Canada Drops Search for Dressage Technical Advisor/Chef d’Equipe, Desi Dillingham to Lead “Team of Experts”
8 years ago StraightArrow Comments Off on Canada Drops Search for Dressage Technical Advisor/Chef d’Equipe, Desi Dillingham to Lead “Team of Experts”
Canada has dropped a search for a Technical Advisor/Chef d’Equipe for dressage, announcing Friday it has appointed Special Advisor Desi Dillingham to “spearhead building a leading a team of experts” to design and implement programs for Canada’s international dressage riders.
Equine Canada said that after an in-depth review it decided “the best course of action for the future of dressage, is to draw upon Canada’s own immense pool of expertise and diverse resources” instead of filling the role of Technical Advisor/Chef d’Equipe. That post had been held by Markus Gribbe of Germany through the 2012 Olympics and before that by Robert Dover who now performs the same role for the United States.
Desi Dillingham was born in Canada but moved to Britain in her 20s became active in horse sports capped by becoming president of the British Horse Society from 2007 to 2011.
The federation said, “The goal is to create a team that will work collectively to design and implement world-class programs supporting the efforts put forth by Canadian athletes in their quest to represent their country at the highest levels of competition.
“We are grateful to those candidates who put forward their applications for consideration for the role of Technical Advisor/Chef d’Equipe and wish to express our thanks for their commitment to our athletes and the development of the sport in Canada.”
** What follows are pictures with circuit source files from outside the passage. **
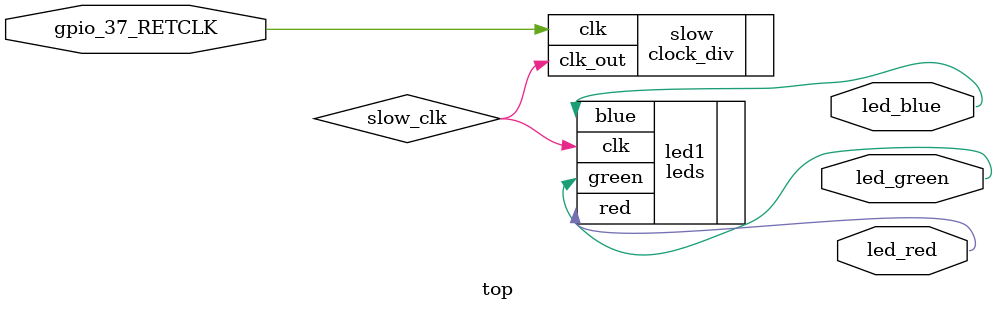
<source format=v>
module top (
    input wire gpio_37_RETCLK,
    output wire led_green,
    output wire led_red,
    output wire led_blue
);
wire slow_clk;
clock_div #(.log_div(24)) slow (
    .clk(gpio_37_RETCLK),
    .clk_out(slow_clk)
    );

leds led1 (
    .clk(slow_clk),
    .red(led_red),
    .green(led_green),
    .blue(led_blue)
    );

endmodule
</source>
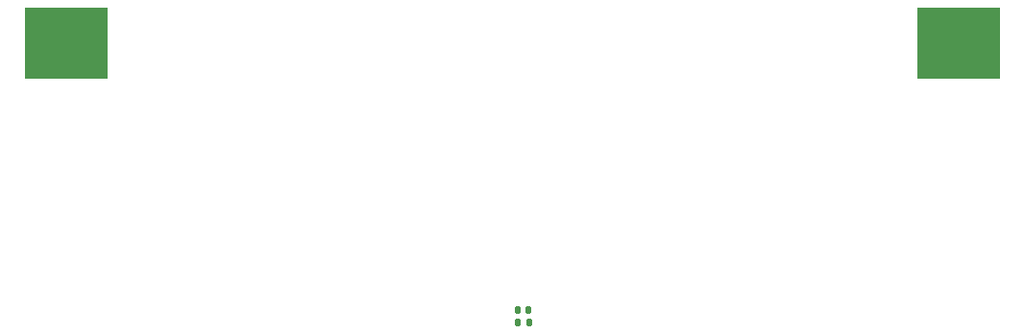
<source format=gbr>
G04 #@! TF.GenerationSoftware,KiCad,Pcbnew,7.0.2*
G04 #@! TF.CreationDate,2023-07-09T15:50:47+03:00*
G04 #@! TF.ProjectId,RpiPico_Agriboard,52706950-6963-46f5-9f41-677269626f61,rev?*
G04 #@! TF.SameCoordinates,Original*
G04 #@! TF.FileFunction,Paste,Bot*
G04 #@! TF.FilePolarity,Positive*
%FSLAX46Y46*%
G04 Gerber Fmt 4.6, Leading zero omitted, Abs format (unit mm)*
G04 Created by KiCad (PCBNEW 7.0.2) date 2023-07-09 15:50:47*
%MOMM*%
%LPD*%
G01*
G04 APERTURE LIST*
G04 Aperture macros list*
%AMRoundRect*
0 Rectangle with rounded corners*
0 $1 Rounding radius*
0 $2 $3 $4 $5 $6 $7 $8 $9 X,Y pos of 4 corners*
0 Add a 4 corners polygon primitive as box body*
4,1,4,$2,$3,$4,$5,$6,$7,$8,$9,$2,$3,0*
0 Add four circle primitives for the rounded corners*
1,1,$1+$1,$2,$3*
1,1,$1+$1,$4,$5*
1,1,$1+$1,$6,$7*
1,1,$1+$1,$8,$9*
0 Add four rect primitives between the rounded corners*
20,1,$1+$1,$2,$3,$4,$5,0*
20,1,$1+$1,$4,$5,$6,$7,0*
20,1,$1+$1,$6,$7,$8,$9,0*
20,1,$1+$1,$8,$9,$2,$3,0*%
G04 Aperture macros list end*
%ADD10R,7.340000X6.350000*%
%ADD11RoundRect,0.140000X-0.140000X-0.170000X0.140000X-0.170000X0.140000X0.170000X-0.140000X0.170000X0*%
G04 APERTURE END LIST*
D10*
X135370000Y-62000000D03*
X214030000Y-62000000D03*
D11*
X175195000Y-85500000D03*
X176155000Y-85500000D03*
X175215000Y-86600000D03*
X176175000Y-86600000D03*
M02*

</source>
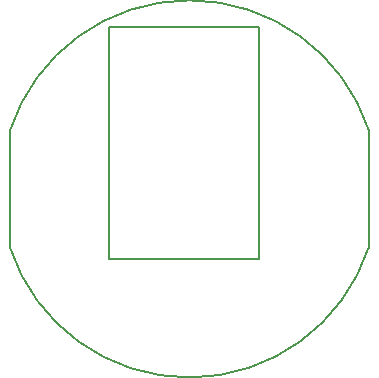
<source format=gbr>
G04 #@! TF.GenerationSoftware,KiCad,Pcbnew,(5.0.2)-1*
G04 #@! TF.CreationDate,2019-07-28T22:47:38+08:00*
G04 #@! TF.ProjectId,I2CS,49324353-2e6b-4696-9361-645f70636258,rev?*
G04 #@! TF.SameCoordinates,Original*
G04 #@! TF.FileFunction,Profile,NP*
%FSLAX46Y46*%
G04 Gerber Fmt 4.6, Leading zero omitted, Abs format (unit mm)*
G04 Created by KiCad (PCBNEW (5.0.2)-1) date 2019-07-28 22:47:38*
%MOMM*%
%LPD*%
G01*
G04 APERTURE LIST*
%ADD10C,0.150000*%
G04 APERTURE END LIST*
D10*
X118930420Y-112278160D02*
G75*
G03X149312695Y-112254866I15187333J4973650D01*
G01*
X149316440Y-112285780D02*
X149318980Y-102377240D01*
X118930420Y-112270540D02*
X118932960Y-102384860D01*
X149315418Y-102357255D02*
G75*
G03X118933143Y-102380549I-15187333J-4973650D01*
G01*
X127321891Y-113279491D02*
X127321891Y-93589411D01*
X140040747Y-113294981D02*
X127322967Y-113294981D01*
X140039671Y-93589411D02*
X127321891Y-93589411D01*
X140040747Y-113294981D02*
X140040747Y-93604901D01*
M02*

</source>
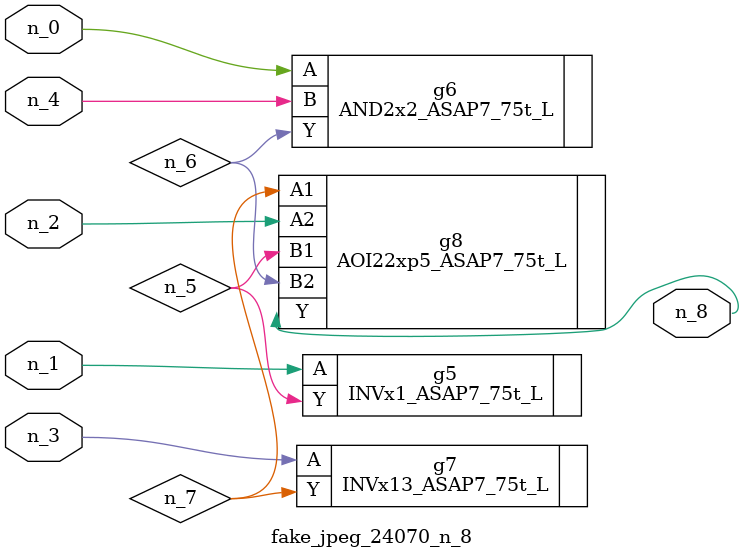
<source format=v>
module fake_jpeg_24070_n_8 (n_3, n_2, n_1, n_0, n_4, n_8);

input n_3;
input n_2;
input n_1;
input n_0;
input n_4;

output n_8;

wire n_6;
wire n_5;
wire n_7;

INVx1_ASAP7_75t_L g5 ( 
.A(n_1),
.Y(n_5)
);

AND2x2_ASAP7_75t_L g6 ( 
.A(n_0),
.B(n_4),
.Y(n_6)
);

INVx13_ASAP7_75t_L g7 ( 
.A(n_3),
.Y(n_7)
);

AOI22xp5_ASAP7_75t_L g8 ( 
.A1(n_7),
.A2(n_2),
.B1(n_5),
.B2(n_6),
.Y(n_8)
);


endmodule
</source>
Christine Peters, Equine Caada’s Manager of Dressage, said: “The next 11 months leading up to the World Equestrian Games will be extremely busy and having Desi and her vast experience to draw on will help Canada continue to raise the bar and once again be competitive on the world stage.
“Realizing these goals will take extraordinary effort and commitment from everyone involved. By building on the current momentum in collaboration with our athletes, owners and industry experts we can pull together a strong team to design programs which will identify, support and develop not only our current stars but also next generation athletes.”
Desi will collaborate with the Dressage Canada High Performance Committee, Youth High Performance Committee and fundraising groups to identify individual experts to assume specific roles for the new team.
“Her depth of knowledge and experience in the sport, and her expansive connections with the international equestrian industry will be of immense benefit and instrumental in forming an innovative team,” the federation said.
“I am very excited by this opportunity,” Desi said.
“As we head into this challenge, we do so knowing that everything we do moving forward must be with an eye to excelling at the international level, and especially so, as we head toward next year’s WEG. We are very fortunate that Canada has an incredible wealth of gifted experts in this sport and it is our goal to tap into that to create a highly skilled and effective team.
“The past few months I have truly enjoyed working with everyone I’ve met and have been impressed by their encouragement and support, and their firm belief that Canada has the raw talent necessary to make an impact on the world stage. We have a big job ahead of us but I’m confident with the right team of experts all pulling together, we can make a difference.”
Desi Dillingham was born in Montreal and the first 20-plus years were filled with competing, eventing and hunting. Her family was deepy involved in the Canadian horse world–her mother being Pam Dillingham and her aunt, Barbara Kemp, was the first woman to design and build an Olympic cross country course, for the Montreal Games in 1976.
She was transferred to England with a Canadian Recruitment company for one-year term in 1973, but that turned into 40 years. Desi was lured to dressage by Jennie Loriston-Clarke whom she sponsored for 18 years. In the early 1980s she began fundraising for the British Equestrian Olympic Team and started helping out with marketing and sponsorship within dressage while running her own recruitment business.
In the mid-1990s the structure of the British Equestrian Federation changed with implemntaton of Lottery Funding/World Class. In 1997, she took over the voluntary role of turning British Dressage into a viable company, a six-month assignment which turned into 10 years.
Desi was president of the British Horse Society from 2007 to 2011. In 2009 she was awarded a Member of the British Empire by Queen Elizabeth for services to the equestrian sport.